Real systems don't have just 2 services. There can be 100s and the "own events" assumption may not hold.

1 comments

Sure, but in a thin events model someone would "own" the events since otherwise the subscriber wouldn't know where to query the actual data. What would you even do with an event saying a customer changes address if querying that address then produces the old one.

I'm genuinely curious how such an architecture would work. You don't have to respond directly here, but if you have any reference to further reading, I'd appreciate it.

> I'm genuinely curious how such an architecture would work.

Complex systems are the way that they are because they got that way over time. It is not my goal to defend or even characterise a system that I did not create.

I am here telling you the issue that I saw: one event consumer, at an edge case, ran substantially behind another, and when they attempted to co-ordinate over http, this failed. And how it was successfully resolved: fatter events removed the need for co-ordination between these two altogether. This was IMHO a more elegant design - it avoided he issues of the the thin events.

Ah, so A and C where both subscribed to B, but during A's processing of the event it assumed C had already processed it and tried to look up some state. Is that correctly understood?

This sounds more like an architectural deficiency (as you say probably from architectural decay) than a systematic design edge case. I can't quite understand what information A would need to get from C that could be included in the fat event but not simply queried from B.

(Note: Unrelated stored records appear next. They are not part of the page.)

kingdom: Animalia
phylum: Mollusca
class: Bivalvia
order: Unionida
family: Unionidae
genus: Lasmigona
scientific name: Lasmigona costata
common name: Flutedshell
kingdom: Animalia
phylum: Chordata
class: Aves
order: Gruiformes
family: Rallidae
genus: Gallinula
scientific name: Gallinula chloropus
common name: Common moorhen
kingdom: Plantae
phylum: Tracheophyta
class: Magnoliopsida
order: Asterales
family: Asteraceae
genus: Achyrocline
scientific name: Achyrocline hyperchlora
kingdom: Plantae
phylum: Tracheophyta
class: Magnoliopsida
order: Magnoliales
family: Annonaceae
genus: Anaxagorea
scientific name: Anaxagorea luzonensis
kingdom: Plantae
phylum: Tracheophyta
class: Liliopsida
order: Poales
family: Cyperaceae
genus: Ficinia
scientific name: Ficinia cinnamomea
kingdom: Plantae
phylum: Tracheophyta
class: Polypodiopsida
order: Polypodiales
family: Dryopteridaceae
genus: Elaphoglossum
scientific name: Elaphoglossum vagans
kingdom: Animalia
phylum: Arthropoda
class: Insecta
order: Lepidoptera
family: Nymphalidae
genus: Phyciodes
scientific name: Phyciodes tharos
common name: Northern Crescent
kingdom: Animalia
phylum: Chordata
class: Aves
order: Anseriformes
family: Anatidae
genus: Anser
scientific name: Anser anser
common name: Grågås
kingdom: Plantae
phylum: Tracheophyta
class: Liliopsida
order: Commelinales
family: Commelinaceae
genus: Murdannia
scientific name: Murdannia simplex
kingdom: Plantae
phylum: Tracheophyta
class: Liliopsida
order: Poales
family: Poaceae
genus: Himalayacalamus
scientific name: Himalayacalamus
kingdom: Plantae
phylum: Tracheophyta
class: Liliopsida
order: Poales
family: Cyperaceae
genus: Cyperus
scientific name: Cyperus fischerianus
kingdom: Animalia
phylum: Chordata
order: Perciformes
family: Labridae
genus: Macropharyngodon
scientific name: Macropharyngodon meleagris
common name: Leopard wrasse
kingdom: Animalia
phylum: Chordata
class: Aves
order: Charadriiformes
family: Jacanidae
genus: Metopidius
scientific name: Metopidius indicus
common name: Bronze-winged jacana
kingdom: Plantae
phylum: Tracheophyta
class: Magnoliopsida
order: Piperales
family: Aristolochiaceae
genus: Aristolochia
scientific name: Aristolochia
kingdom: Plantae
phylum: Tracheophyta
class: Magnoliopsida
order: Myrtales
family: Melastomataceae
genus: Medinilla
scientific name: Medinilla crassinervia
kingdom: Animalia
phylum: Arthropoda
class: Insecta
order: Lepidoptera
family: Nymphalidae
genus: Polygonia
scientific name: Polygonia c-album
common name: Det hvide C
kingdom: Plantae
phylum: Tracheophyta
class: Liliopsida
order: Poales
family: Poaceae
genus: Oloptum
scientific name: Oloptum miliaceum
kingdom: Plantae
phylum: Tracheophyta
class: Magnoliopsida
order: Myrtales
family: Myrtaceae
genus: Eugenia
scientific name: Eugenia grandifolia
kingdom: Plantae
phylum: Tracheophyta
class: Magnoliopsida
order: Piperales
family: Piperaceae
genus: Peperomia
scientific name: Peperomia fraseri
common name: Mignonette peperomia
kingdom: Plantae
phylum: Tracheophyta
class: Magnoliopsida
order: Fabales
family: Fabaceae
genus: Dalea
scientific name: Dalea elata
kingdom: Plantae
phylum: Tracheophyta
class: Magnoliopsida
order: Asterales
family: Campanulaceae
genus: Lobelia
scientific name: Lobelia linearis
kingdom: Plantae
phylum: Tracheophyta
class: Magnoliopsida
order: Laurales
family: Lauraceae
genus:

> Ah, so A and C where both subscribed to B, but during A's processing of the event it assumed C had already processed it and tried to look up some state. Is that correctly understood?

yes, though you're down the rabbit-hole on this one issue. My point (aside from the fact we actually saw this specific issue and it took a long time to correctly diagnose) is that with thin events followed by a http query call-back, You're asking for occasional "eventual consistency" trouble. Data races will happen occasionally - this is inevitable in the design.

At the tail end of the latency distributions, too fast or too slow, or service A is now having a blip, or you now hit the new version just deployed or whatever, things will go wrong by mis-sequencing in surprising and hard to follow ways (example given that you're fixating on) in complex real systems, and it's a win to avoid that chaos entirely, with fat events.